You’re required to implement a system, and you receive an already created design. You get one or more class diagrams, maybe a sequence diagram too. Perhaps you’re lucky and you even get an architectural diagram. You’re a great designer and you won’t start the implementation before understanding it and verifying that it is correct.
You get the overall idea and it looks correct but it is just horrible. Well, it seems to work but it is obvious that there are some ways to design the same thing that are much better. You’re tempted to make it simpler, more elegant and to implement design patterns that perfectly fit for that situation.
Don’t do it unless you really know what you’re doing.
I’m not talking about becoming an over-conservative-passive-just-in-case-I-would-not-change-it software designer. Not at all. You should always be proactively thinking about how to improve what is already done. However, there might be serious reasons behind for the original designer to do it that way. How about if:
There is another piece of code depending on this API.

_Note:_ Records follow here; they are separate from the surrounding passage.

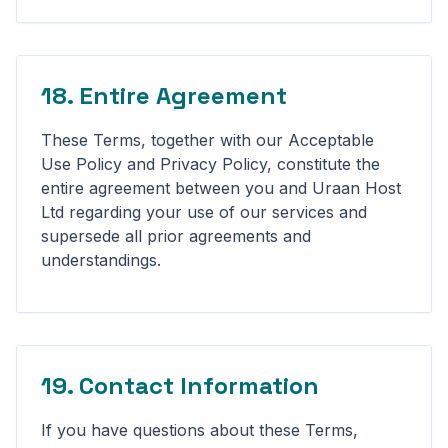
18. Entire Agreement
These Terms, together with our Acceptable
Use Policy and Privacy Policy, constitute the
entire agreement between you and Uraan Host
Ltd regarding your use of our services and
supersede all prior agreements and
understandings.
19. Contact Information
If you have questions about these Terms,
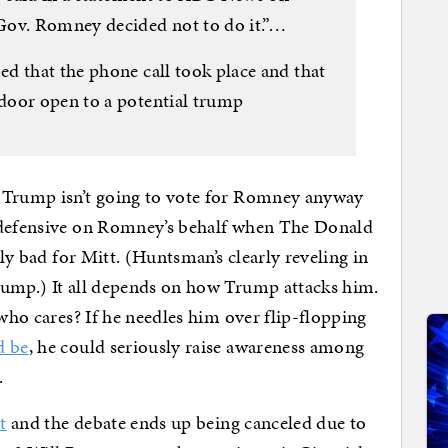
Gov. Romney decided not to do it.”…
d that the phone call took place and that
door open to a potential trump
s Trump isn’t going to vote for Romney anyway
l defensive on Romney’s behalf when The Donald
lly bad for Mitt. (Huntsman’s clearly reveling in
ump.) It all depends on how Trump attacks him.
 who cares? If he needles him over flip-flopping
d be
, he could seriously raise awareness among
.
t
and the debate ends up being canceled due to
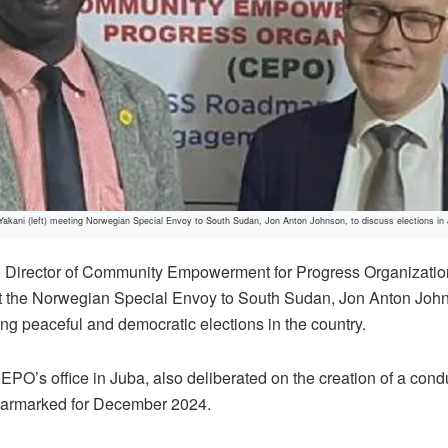
kani (left) meeting Norwegian Special Envoy to South Sudan, Jon Anton Johnson, to discuss elections in
 Director of Community Empowerment for Progress Organizat
the Norwegian Special Envoy to South Sudan, Jon Anton Johns
ng peaceful and democratic elections in the country.
EPO’s office in Juba, also deliberated on the creation of a con
 earmarked for December 2024.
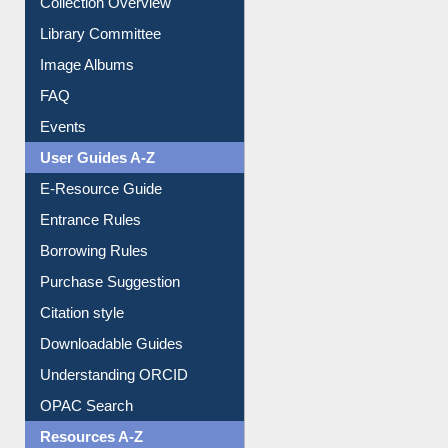
Collection Overview
Library Committee
Image Albums
FAQ
Events
User Guides A-Z
E-Resource Guide
Entrance Rules
Borrowing Rules
Purchase Suggestion
Citation style
Downloadable Guides
Understanding ORCID
OPAC Search
Resources A-Z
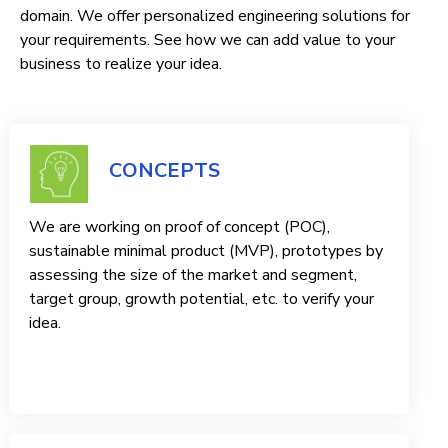
domain. We offer personalized engineering solutions for
your requirements. See how we can add value to your
business to realize your idea.
CONCEPTS
We are working on proof of concept (POC),
sustainable minimal product (MVP), prototypes by
assessing the size of the market and segment,
target group, growth potential, etc. to verify your
idea.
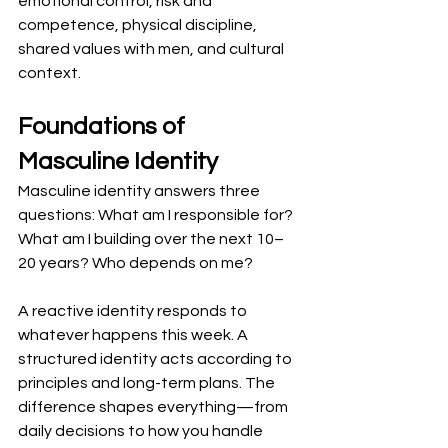
emotional control, risk and 
competence, physical discipline, 
shared values with men, and cultural 
context.
Foundations of 
Masculine Identity
Masculine identity answers three 
questions: What am I responsible for? 
What am I building over the next 10–
20 years? Who depends on me?
A reactive identity responds to 
whatever happens this week. A 
structured identity acts according to 
principles and long-term plans. The 
difference shapes everything—from 
daily decisions to how you handle 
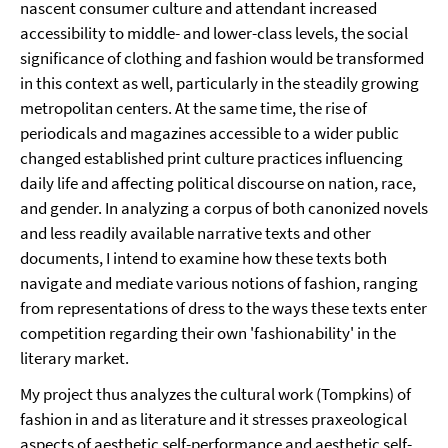
nascent consumer culture and attendant increased
accessibility to middle- and lower-class levels, the social
significance of clothing and fashion would be transformed
in this context as well, particularly in the steadily growing
metropolitan centers. At the same time, the rise of
periodicals and magazines accessible to a wider public
changed established print culture practices influencing
daily life and affecting political discourse on nation, race,
and gender. In analyzing a corpus of both canonized novels
and less readily available narrative texts and other
documents, I intend to examine how these texts both
navigate and mediate various notions of fashion, ranging
from representations of dress to the ways these texts enter
competition regarding their own 'fashionability' in the
literary market.
My project thus analyzes the cultural work (Tompkins) of
fashion in and as literature and it stresses praxeological
aspects of aesthetic self-performance and aesthetic self-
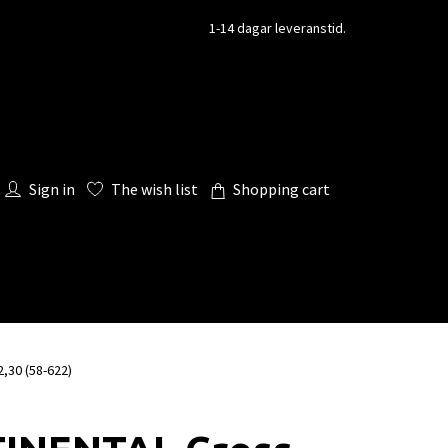
1-14 dagar leveranstid.
Sign in
The wish list
Shopping cart
,30 (58-622)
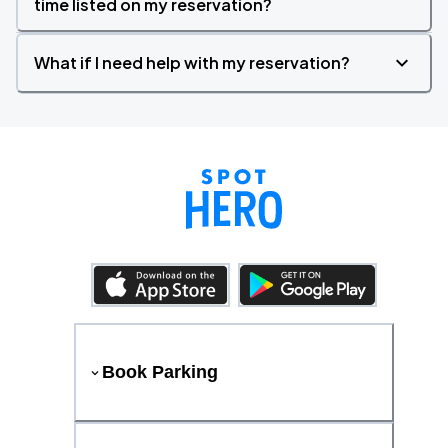
time listed on my reservation?
What if I need help with my reservation?
Book Parking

Some non-functional requirement is so critical that you need to imperfect the design to boost that aspect.
Think about performance. Perhaps this particular piece of code is going to be executed a huge number of times per second and it has to work really fast. Maybe reutilizing an object or not calling a third method to avoid stacking execution frames could become a good idea. Non-functional requirements have to be considered before creating the design.
Your design is more elegant and flexible but it would require 15% extra time. Well, 15% for a much better design? Worth doing it! Maybe not. There may be critical commercial reasons to deliver the product earlier. Even having to pay that cost. You will increase your technical debt and it will have to be paid sooner or later, but maybe this time, it really has to be later.
The new design is built on top of an already existing piece of code or framework. That dependence might be so critical and/or buggy that the company does not want to take the risk of changing it. You could wrap it, abstract it and improve the design. However, don’t make that assumption unless you are familiar with the creature.
Now you might be thinking “I understand but how do I know?”. Ask.
The original designer should have included a Rationale in the design explaining assumptions, compromise decisions and trade-offs, but maybe he or she didn’t. There are rare examples of great software built by heroes but it is plenty of fantastic products created by teams with good technical skills but better communication capabilities.
To sum this up, all the software designs have the same level of quality, at prior. Once you know what they are for and the context in which they were created, you can evaluate them.